ASSIGNMENT => Pictures must be dropped from the copy of the entries below; all else is returned exactly.
___ RECORDS SHOWN ___
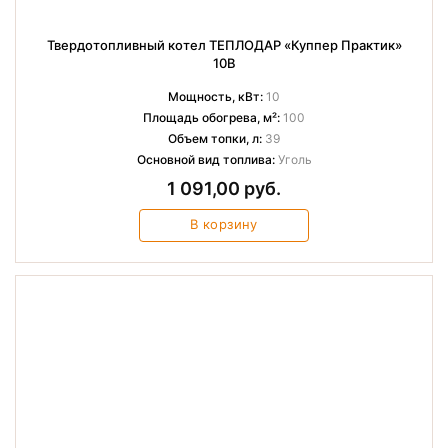
Твердотопливный котел ТЕПЛОДАР «Куппер Практик»
10B
Мощность, кВт:
10
Площадь обогрева, м²:
100
Объем топки, л:
39
Основной вид топлива:
Уголь
1 091,00 руб.
В корзину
___
TASK OUTPUT =>
Твердотопливный котел ТЕПЛОДАР «Куппер Практик»
10B
Мощность, кВт:
10
Площадь обогрева, м²:
100
Объем топки, л:
39
Основной вид топлива:
Уголь
1 091,00 руб.
В корзину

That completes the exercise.